[Exercise text]
◇ ◇ ◇ ◇ ◇

But not all my home thoughts from abroad were so altruistic. I also found that, though I enjoyed my job, understood its importance and greatly respected my colleagues, I increasingly wanted to have my own ball at my own feet, rather than, as a civil servant, kicking around somebody else's.

And so it was that, in February 1975, while on three weeks home leave from Geneva, I called in (on my birthday, as it happened) to see the then Chairman of the Yeovil Liberals, Brian Andrews, and told him that I was a supporter and, if ever I could be of assistance, I would like to help. I explained that, as a civil servant, I could take no active part in politics, but I could and would be happy to offer discreet advice on foreign-policy matters if ever it was needed. ‘What a pity,' he replied. ‘We are due to select our new candidate tonight. If only we had known you were available!' I responded rather sharply that he had completely misunderstood. I could
not
take an active part in politics. I had no interest whatsoever in being their candidate – just in helping behind the scenes, if they wanted it. And so our conversation ended.

That May the previous Yeovil Liberal Candidate, the much respected Dr Geoffrey Taylor, came to Geneva for a World Health Organisation conference and asked to see me. We invited him to lunch and, under a
glorious May sky, sitting in our garden by the lake in Maison Kundig, he explained that the candidate the Yeovil Liberals had selected in February had also been selected (without their knowledge) for the Newbury seat and had decided that, Newbury being the better prospect, he would abandon Yeovil. So they were without a candidate again. Would I be interested? I cannot recall what answer I gave him, but it must have appeared to him to be at least mildly positive, for from then on he was in almost weekly contact trying to persuade me to put my name forward.

◇ ◇ ◇ ◇ ◇

[Listed entries]

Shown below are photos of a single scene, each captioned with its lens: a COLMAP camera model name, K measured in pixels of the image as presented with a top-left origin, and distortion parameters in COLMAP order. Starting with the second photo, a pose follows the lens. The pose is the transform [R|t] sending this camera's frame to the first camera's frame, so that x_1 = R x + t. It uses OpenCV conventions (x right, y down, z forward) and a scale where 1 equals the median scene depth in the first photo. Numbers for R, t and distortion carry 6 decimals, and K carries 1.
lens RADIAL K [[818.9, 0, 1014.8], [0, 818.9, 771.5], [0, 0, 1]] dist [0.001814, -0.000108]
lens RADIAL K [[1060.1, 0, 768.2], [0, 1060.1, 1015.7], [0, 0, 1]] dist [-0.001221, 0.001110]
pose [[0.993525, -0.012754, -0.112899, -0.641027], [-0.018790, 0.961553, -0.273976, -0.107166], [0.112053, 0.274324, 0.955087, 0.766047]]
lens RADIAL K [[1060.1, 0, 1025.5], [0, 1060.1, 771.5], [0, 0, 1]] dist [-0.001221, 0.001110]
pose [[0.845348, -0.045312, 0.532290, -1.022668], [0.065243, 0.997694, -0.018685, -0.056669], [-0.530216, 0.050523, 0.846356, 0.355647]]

◇ ◇ ◇ ◇ ◇

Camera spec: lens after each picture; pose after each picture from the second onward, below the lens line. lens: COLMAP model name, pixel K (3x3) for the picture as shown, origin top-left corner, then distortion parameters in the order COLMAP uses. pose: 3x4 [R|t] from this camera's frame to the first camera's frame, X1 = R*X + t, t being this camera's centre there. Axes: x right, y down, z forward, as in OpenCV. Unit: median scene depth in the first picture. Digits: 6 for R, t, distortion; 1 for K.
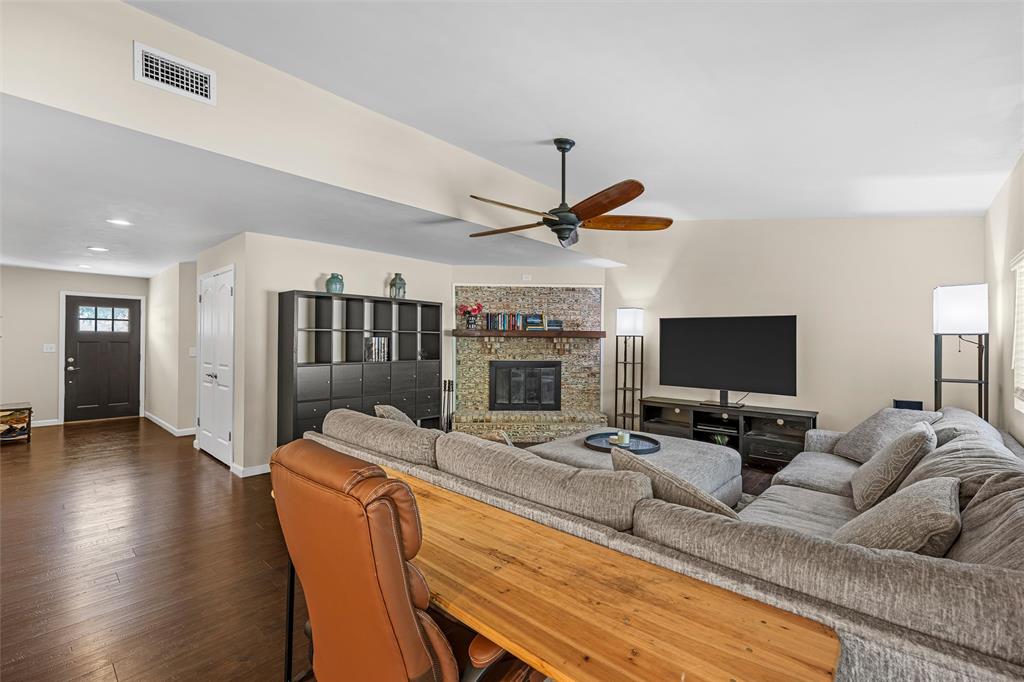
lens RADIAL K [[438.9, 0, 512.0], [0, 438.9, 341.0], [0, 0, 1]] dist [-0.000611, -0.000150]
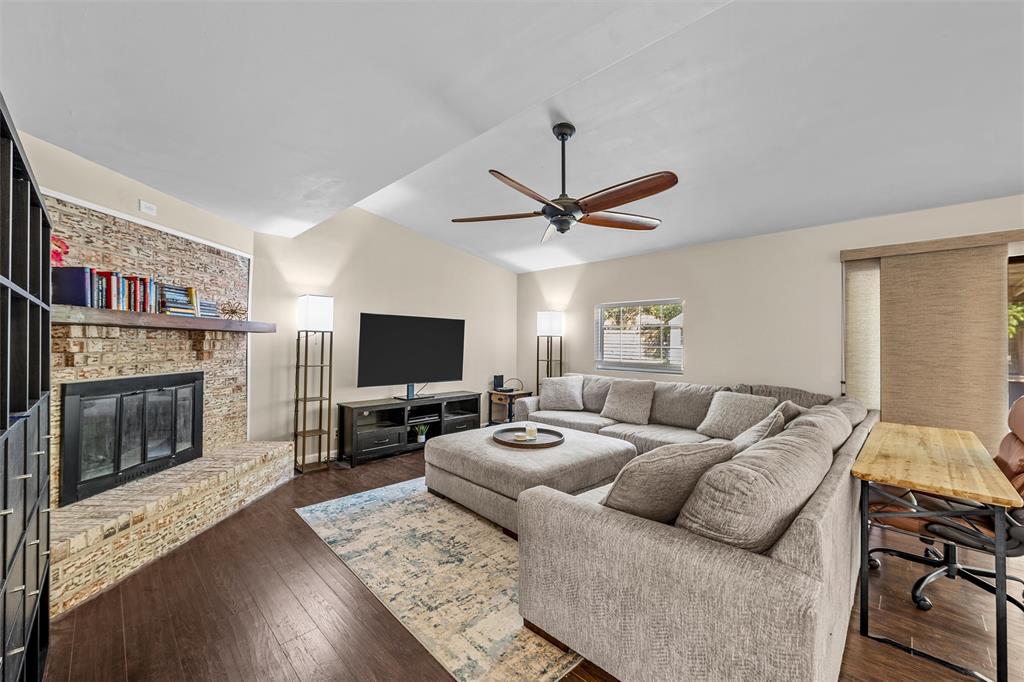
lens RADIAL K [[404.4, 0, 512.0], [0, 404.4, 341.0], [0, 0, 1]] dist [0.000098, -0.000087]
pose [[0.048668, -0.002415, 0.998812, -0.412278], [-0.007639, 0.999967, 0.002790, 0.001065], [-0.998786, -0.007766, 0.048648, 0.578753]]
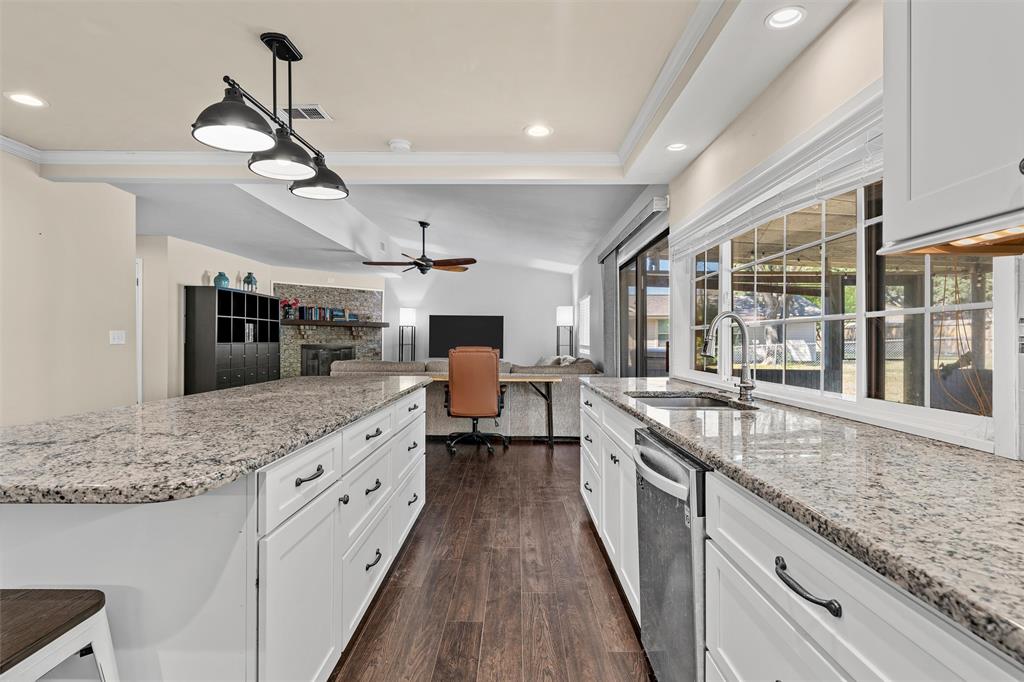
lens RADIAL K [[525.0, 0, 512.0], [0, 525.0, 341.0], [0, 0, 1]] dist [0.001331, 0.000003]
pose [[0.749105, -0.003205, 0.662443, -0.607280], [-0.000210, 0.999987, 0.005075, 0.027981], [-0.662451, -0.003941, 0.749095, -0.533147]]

◇ ◇ ◇ ◇ ◇

[Exercise 1]
In the passage about the Yeovil Liberals, copy out the text from "That May the" up to and including "my name forward.".
[Exercise 2]
Carry on the passage about the Yeovil Liberals from its last sentence.

[Answer space 1]
That May the previous Yeovil Liberal Candidate, the much respected Dr Geoffrey Taylor, came to Geneva for a World Health Organisation conference and asked to see me. We invited him to lunch and, under a
glorious May sky, sitting in our garden by the lake in Maison Kundig, he explained that the candidate the Yeovil Liberals had selected in February had also been selected (without their knowledge) for the Newbury seat and had decided that, Newbury being the better prospect, he would abandon Yeovil. So they were without a candidate again. Would I be interested? I cannot recall what answer I gave him, but it must have appeared to him to be at least mildly positive, for from then on he was in almost weekly contact trying to persuade me to put my name forward.

[Answer space 2]
Slowly, over the summer of 1975, Jane and I took the decision that I would resign from the Foreign Office and go into politics. Most of our friends and colleagues, understanding the realities of the situation better than me, thought I was completely mad. Our closest friends were kind, but you could see even they thought we were mad, too. There were only three exceptions to this: George Steiner, a Geneva friend who was, at the time, Professor of English Literature at Geneva University; a close colleague in the UK Mission, Colin McColl (later to become a highly successful and much respected head of MI6); and the then Danish Ambassador to Geneva. The last told us he had wanted to do the same but had left it too late. ‘You have to do this before your children go away to boarding school. If you leave it later, and they are already at boarding school, then you have to be very rich to be able to pay for it.' (Boarding school fees for both British and Danish diplomats were paid by their governments.) This latter argument weighed heavily with us, especially Jane, who was dreading the parting with our children that would have been necessary if I had stayed in the Foreign Service.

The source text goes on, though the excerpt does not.